*Work instructions*
Please repeat the lines below exactly. Begin with the line containing "- Multi-goal planning" and go on through the line containing "timeline and recommendations".

*Data supplied*
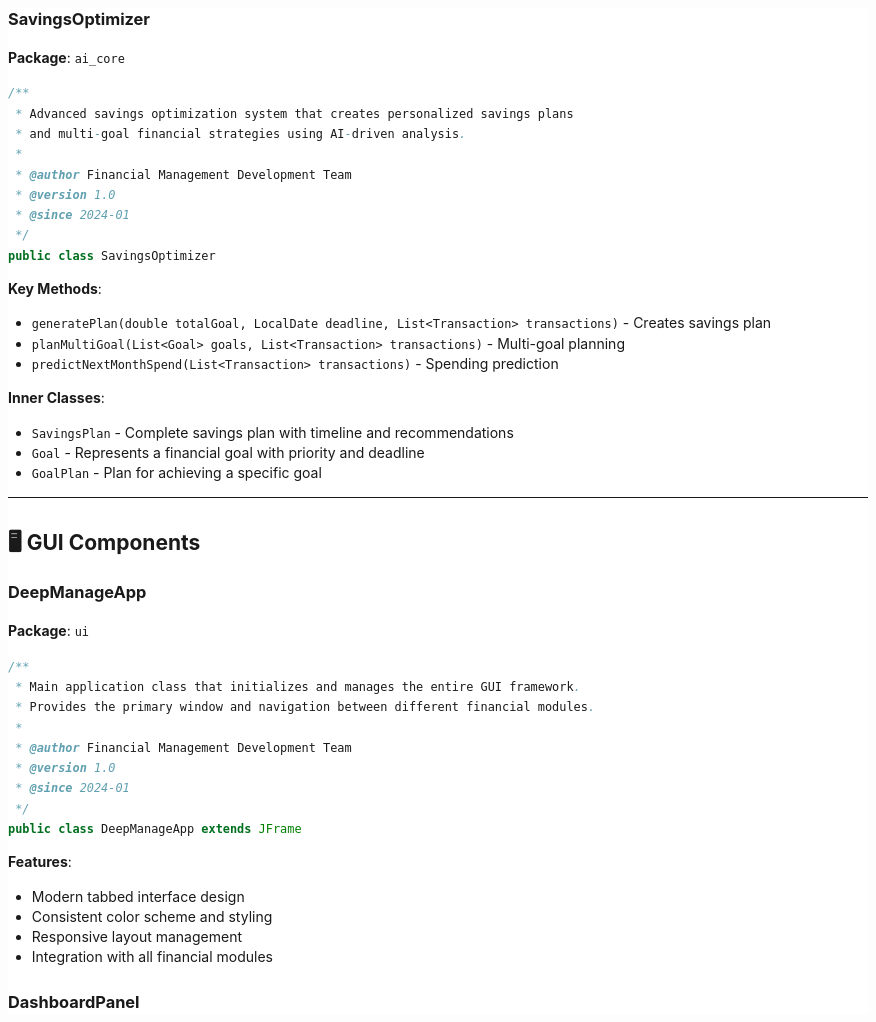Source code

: ### SavingsOptimizer

**Package**: `ai_core`

```java
/**
 * Advanced savings optimization system that creates personalized savings plans
 * and multi-goal financial strategies using AI-driven analysis.
 * 
 * @author Financial Management Development Team
 * @version 1.0
 * @since 2024-01
 */
public class SavingsOptimizer
```

**Key Methods**:
- `generatePlan(double totalGoal, LocalDate deadline, List<Transaction> transactions)` - Creates savings plan
- `planMultiGoal(List<Goal> goals, List<Transaction> transactions)` - Multi-goal planning
- `predictNextMonthSpend(List<Transaction> transactions)` - Spending prediction

**Inner Classes**:
- `SavingsPlan` - Complete savings plan with timeline and recommendations
- `Goal` - Represents a financial goal with priority and deadline
- `GoalPlan` - Plan for achieving a specific goal

---

## 🖥️ GUI Components

### DeepManageApp

**Package**: `ui`

```java
/**
 * Main application class that initializes and manages the entire GUI framework.
 * Provides the primary window and navigation between different financial modules.
 * 
 * @author Financial Management Development Team
 * @version 1.0
 * @since 2024-01
 */
public class DeepManageApp extends JFrame
```

**Features**:
- Modern tabbed interface design
- Consistent color scheme and styling
- Responsive layout management
- Integration with all financial modules

### DashboardPanel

*Answer to this exercise*
- `planMultiGoal(List<Goal> goals, List<Transaction> transactions)` - Multi-goal planning
- `predictNextMonthSpend(List<Transaction> transactions)` - Spending prediction

**Inner Classes**:
- `SavingsPlan` - Complete savings plan with timeline and recommendations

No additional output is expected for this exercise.